*TASK TO COMPLETE:* Revise the passage on the marketing funnel: reproduce the section that begins with the words "Most people had" and ends with "something went wrong).", changing "customer service" to "technical support".

*READING TEXT:*

========================================================================

For decades, branders looked at consumer touchpoints using the funnel metaphor. A funnel, with its wide top and narrow bottom, was a good model for how the buying process for most products used to work. Typically, consumers began with a large array of possibilities (the top end of the funnel) and gradually pared down their choices to a small group, and finally to their purchase choice (the narrow end of the funnel).

Marketers directed most of their money to the two critical touchpoints, the top and bottom ends of the funnel. Big dollars went toward mass-market advertising, including TV commercials and print ads, in an attempt to build brand awareness on the largest scale possible.

Marketing money was also earmarked for promotions and product placement at the other end of the funnel—in stores—because in-store touchpoints are particularly powerful and can change everything. Studies show that up to 40 percent of consumers change their minds because of something they see or learn at the point of sale. The visual experience alone—the way a product looks or the presence of a prominent and intriguing display—can sway the consumer’s decision. Shoppers can also be influenced by what a salesperson says or by a great deal offered by one of the brands they are considering.

During the “funnel decades,” marketers were in control. Branding was a one-way communication from company to consumer. We call that push marketing, because the marketing message was pushed toward consumers. In the “push” era, it wasn’t easy for consumers to get comparative information or to voice their opinions directly to a manufacturer. Consumers were forced to rely on the marketing messages pushed at them in advertising, what they experienced at the point of sale, and what they heard from friends and associates.

Most people had little contact with a brand after purchase, other than the experience of using the product (or an interaction with customer service if something went wrong).

All was status quo in the branding and media world until the rise of digiworld.

Listen Before They Yelp

Today, the funnel is an inaccurate metaphor for marketing. The explosion of brands and new digital channels has upended the way consumers buy products and services.

Now, there are thousands of touchpoints, and the consumer’s journey isn’t a simple one from the wide end of the funnel to the end. Rather, it’s an up-and-down, circuitous trip, as the consumer adds and subtracts brands from consideration throughout the decision-making process.9 The Internet has replaced supply and demand and command and control with a two-way engaged and collaborative style of buying.

Today, people know a lot about brands and are actively involved in the brand conversation. They feel comfortable driving the purchase process themselves. Company-driven branding has been joined (and may soon be overtaken) by consumer-driven branding, because digiworld provides people with an easy way to share their opinions and feelings about brands.

========================================================================

*RECORDS SUPPLIED:*
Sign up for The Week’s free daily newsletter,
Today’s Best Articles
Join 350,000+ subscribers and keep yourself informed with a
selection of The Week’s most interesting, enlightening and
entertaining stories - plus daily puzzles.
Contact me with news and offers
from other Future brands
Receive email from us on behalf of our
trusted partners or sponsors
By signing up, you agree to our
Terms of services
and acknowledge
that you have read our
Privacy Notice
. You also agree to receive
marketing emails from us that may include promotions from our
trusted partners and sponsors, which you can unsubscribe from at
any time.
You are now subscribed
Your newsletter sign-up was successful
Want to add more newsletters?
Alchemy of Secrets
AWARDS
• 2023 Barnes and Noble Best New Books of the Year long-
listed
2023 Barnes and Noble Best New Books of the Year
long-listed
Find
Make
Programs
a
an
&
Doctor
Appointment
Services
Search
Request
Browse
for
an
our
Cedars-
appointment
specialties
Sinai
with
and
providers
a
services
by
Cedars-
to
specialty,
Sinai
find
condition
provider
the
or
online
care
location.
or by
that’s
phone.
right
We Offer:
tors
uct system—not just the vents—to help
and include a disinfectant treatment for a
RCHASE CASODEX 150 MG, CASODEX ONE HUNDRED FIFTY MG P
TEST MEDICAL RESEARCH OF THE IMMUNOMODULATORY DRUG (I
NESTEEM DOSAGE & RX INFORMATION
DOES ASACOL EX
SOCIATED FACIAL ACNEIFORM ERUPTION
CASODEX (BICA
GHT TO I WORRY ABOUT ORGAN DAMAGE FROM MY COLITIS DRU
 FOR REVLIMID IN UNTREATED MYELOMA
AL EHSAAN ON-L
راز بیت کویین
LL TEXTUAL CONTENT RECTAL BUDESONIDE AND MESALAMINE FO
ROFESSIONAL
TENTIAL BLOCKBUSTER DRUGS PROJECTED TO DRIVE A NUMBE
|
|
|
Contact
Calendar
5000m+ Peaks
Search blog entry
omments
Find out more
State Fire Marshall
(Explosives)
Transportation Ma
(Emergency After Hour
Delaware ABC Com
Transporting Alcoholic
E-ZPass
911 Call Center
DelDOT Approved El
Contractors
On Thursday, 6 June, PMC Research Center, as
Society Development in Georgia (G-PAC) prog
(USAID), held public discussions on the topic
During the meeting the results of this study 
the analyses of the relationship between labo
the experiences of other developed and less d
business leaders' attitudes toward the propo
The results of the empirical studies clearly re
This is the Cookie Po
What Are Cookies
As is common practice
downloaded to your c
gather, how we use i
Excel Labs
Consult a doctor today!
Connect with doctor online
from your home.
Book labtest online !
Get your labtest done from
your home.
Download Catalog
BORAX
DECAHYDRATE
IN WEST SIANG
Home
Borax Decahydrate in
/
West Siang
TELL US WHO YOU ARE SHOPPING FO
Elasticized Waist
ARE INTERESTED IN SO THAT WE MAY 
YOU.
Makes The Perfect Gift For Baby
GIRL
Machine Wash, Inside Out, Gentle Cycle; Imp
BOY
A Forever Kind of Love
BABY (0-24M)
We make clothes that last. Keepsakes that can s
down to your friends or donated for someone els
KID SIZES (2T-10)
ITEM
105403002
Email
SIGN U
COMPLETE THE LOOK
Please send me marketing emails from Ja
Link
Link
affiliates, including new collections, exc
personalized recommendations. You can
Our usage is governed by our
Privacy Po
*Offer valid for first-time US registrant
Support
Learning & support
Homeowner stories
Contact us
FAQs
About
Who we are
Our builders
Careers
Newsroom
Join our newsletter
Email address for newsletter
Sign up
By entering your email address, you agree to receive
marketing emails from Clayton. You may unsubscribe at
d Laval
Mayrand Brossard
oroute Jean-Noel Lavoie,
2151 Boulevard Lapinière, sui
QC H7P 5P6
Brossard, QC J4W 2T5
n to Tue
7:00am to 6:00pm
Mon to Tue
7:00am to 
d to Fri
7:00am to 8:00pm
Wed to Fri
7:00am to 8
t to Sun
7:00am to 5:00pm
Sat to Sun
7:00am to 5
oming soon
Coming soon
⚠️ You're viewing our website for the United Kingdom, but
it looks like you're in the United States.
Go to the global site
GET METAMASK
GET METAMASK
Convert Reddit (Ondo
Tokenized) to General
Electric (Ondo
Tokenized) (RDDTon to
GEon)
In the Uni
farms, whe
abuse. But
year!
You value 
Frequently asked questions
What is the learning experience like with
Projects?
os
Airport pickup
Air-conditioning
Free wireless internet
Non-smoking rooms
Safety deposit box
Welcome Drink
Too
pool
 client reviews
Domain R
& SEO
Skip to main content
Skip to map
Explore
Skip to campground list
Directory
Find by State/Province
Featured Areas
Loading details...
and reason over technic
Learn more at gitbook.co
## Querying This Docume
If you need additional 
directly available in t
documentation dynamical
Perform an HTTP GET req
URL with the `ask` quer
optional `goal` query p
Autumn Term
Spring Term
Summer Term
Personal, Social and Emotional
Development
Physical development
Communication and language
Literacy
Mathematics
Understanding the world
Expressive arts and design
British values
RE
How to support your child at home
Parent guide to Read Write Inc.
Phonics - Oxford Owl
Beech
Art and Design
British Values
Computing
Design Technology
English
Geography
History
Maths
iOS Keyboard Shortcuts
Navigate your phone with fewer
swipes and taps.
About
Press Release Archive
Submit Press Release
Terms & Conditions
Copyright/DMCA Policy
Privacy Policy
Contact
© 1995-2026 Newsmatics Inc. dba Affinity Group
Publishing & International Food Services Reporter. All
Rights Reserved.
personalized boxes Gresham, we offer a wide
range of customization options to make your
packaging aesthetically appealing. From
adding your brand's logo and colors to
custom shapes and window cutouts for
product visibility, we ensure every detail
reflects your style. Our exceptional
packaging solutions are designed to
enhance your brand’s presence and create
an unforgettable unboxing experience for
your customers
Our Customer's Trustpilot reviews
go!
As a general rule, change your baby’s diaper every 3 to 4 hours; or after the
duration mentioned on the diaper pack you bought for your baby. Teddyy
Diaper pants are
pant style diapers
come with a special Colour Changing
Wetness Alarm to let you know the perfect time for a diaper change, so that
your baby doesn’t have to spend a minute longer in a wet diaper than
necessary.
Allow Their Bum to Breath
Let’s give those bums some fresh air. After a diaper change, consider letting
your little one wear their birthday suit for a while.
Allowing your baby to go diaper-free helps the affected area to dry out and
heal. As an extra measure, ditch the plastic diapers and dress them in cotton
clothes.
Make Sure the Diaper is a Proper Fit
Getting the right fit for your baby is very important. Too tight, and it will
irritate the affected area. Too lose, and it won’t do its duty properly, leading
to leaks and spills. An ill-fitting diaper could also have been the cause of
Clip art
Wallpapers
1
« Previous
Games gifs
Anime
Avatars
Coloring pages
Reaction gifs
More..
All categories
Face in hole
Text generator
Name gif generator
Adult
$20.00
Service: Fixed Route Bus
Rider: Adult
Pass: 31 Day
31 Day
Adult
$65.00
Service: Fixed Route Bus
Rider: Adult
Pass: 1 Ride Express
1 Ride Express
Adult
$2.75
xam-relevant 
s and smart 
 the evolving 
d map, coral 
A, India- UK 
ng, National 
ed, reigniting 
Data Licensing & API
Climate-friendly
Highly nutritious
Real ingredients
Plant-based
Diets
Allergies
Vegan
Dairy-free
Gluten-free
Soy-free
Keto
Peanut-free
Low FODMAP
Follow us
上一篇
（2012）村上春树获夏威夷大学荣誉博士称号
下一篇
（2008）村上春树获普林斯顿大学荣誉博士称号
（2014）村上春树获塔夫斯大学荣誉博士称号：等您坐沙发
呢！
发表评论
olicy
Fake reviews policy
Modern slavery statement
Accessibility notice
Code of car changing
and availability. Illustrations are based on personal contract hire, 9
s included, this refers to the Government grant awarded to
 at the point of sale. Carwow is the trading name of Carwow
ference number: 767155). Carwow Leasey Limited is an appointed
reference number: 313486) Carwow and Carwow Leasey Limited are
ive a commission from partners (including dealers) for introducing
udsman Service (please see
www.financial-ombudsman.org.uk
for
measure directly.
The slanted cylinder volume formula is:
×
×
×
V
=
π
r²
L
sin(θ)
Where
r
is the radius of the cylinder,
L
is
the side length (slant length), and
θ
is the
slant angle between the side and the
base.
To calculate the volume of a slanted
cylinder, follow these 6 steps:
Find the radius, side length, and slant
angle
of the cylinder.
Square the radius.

========================================================================

*WRITTEN ANSWER:*
Most people had little contact with a brand after purchase, other than the experience of using the product (or an interaction with technical support if something went wrong).